# `Dask`-aided Parallel Run of SuPy 

In [1]:
import supy as sp
import pandas as pd
import numpy as np
from dask import compute, delayed
import dask.multiprocessing
import dask.threaded
%matplotlib inline

In [2]:
sp.__version__

'0.5.9'

In [3]:
ser_cfg, df_init, df_forcing = sp.load_SampleData()

In [4]:
%%time
df_output,df_final=sp.run_supy(df_forcing.loc['2012 01'],df_init)

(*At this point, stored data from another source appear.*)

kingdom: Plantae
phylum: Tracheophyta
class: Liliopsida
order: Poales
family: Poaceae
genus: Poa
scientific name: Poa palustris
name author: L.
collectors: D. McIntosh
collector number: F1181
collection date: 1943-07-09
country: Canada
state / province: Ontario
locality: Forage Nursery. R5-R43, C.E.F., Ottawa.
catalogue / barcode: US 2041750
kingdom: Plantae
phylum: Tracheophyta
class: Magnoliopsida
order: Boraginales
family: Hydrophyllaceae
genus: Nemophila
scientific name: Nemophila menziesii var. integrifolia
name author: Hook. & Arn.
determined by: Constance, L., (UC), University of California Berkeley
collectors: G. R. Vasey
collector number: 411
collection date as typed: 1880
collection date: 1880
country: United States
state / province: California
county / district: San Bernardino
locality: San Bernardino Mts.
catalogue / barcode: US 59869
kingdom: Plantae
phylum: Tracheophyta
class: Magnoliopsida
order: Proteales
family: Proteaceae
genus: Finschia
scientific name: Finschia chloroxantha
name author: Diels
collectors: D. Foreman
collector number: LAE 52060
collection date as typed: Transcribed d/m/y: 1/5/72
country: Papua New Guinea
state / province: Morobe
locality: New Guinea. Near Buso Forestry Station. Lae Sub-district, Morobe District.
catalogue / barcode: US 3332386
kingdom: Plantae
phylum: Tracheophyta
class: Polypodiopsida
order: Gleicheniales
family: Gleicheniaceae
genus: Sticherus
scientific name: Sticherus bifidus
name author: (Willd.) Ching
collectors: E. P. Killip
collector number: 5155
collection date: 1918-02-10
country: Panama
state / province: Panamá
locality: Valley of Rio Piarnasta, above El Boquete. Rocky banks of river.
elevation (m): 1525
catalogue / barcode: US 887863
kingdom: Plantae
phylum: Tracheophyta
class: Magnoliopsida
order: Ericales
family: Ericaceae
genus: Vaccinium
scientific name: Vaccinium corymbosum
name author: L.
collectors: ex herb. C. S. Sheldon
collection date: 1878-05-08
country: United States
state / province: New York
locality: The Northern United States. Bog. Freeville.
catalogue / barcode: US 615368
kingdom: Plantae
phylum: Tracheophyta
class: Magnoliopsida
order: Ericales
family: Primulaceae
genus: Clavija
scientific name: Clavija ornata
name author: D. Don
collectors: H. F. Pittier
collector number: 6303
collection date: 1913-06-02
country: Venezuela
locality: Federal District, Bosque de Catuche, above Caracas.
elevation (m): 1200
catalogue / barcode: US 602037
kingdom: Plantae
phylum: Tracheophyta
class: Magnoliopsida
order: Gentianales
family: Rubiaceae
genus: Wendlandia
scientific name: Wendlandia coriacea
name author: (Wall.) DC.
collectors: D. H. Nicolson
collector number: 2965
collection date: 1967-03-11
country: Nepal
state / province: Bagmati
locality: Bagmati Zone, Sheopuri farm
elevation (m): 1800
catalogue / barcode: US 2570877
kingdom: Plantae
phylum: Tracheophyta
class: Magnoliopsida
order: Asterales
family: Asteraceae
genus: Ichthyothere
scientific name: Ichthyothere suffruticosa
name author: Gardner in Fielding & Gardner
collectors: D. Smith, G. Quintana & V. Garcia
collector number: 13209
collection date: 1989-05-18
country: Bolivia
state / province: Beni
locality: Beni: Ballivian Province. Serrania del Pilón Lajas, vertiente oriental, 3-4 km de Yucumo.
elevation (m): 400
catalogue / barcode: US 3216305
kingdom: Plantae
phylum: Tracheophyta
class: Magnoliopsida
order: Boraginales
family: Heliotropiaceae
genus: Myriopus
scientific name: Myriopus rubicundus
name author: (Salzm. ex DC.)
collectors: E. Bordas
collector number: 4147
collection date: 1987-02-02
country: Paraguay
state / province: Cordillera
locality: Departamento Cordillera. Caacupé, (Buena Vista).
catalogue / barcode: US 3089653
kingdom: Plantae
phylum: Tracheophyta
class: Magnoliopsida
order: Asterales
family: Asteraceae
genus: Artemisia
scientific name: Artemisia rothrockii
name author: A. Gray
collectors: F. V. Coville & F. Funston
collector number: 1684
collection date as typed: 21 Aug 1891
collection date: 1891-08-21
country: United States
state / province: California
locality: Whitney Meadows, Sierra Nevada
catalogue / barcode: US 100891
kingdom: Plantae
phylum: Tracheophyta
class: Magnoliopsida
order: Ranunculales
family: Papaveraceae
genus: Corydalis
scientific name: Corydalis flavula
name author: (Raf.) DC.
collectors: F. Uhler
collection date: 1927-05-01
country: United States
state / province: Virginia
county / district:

CPU times: user 2.59 s, sys: 2.14 s, total: 4.72 s
Wall time: 4.83 s


In [None]:
df_final.filter(like='state_id')

### create multiple grids.

In [5]:
df_init_multi=pd.concat({grid:df_init.loc[[1]] for grid in np.arange(64)},axis=0,ignore_index=True)
df_init_multi.index.set_names('grid',inplace=True)

In [6]:
# define a grid level wrapper for supy
def run_grid(grid):
    df_output,df_final=sp.run_supy(df_forcing.loc['2012 01'],df_init_multi.loc[[grid]])
    return df_output,df_final

In [7]:
%%time
xx=run_grid(1)

CPU times: user 2.62 s, sys: 2.19 s, total: 4.81 s
Wall time: 5.01 s


### parallel run

In [8]:
from dask.distributed import Client
client = Client()

In [9]:
client

0,1
Client  Scheduler: tcp://127.0.0.1:61453  Dashboard: http://127.0.0.1:8787/status,Cluster  Workers: 4  Cores: 4  Memory: 17.18 GB


In [None]:
%%time
values = [delayed(run_grid)(grid) for grid in np.arange(4)]
results = compute(*values, scheduler='distributed',optimize_graph=False)

In [None]:
%%time
values = [delayed(run_grid)(grid) for grid in np.arange(4)]
results = compute(*values, scheduler='threads')
# results = compute(*values, scheduler='processes')

In [None]:
%%time
values = [delayed(run_grid)(grid) for grid in np.arange(4)]
results = compute(*values, scheduler='processes')

In [None]:
%%time
values = [delayed(run_grid)(grid) for grid in np.arange(4)]
results = compute(*values, scheduler='multiprocessing',optimize_graph=False)

In [None]:
%%time
values_ser = [run_grid(grid) for grid in np.arange(8)]

In [None]:
%%time
# df_forcing_d=delayed(df_forcing.loc['2012 01'])
df_forcing_d=df_forcing.loc['2012 01']
values = [delayed(sp.run_supy)(df_forcing_d,df_init_multi.loc[[grid]]) for grid in np.arange(5,9)]
results = compute(*values, scheduler='distributed')

## using `Future`

In [None]:
client

In [10]:
%%time
res_func=client.map(run_grid,np.arange(0,4))

CPU times: user 5.36 s, sys: 1.06 s, total: 6.42 s
Wall time: 6.45 s


In [None]:
res_func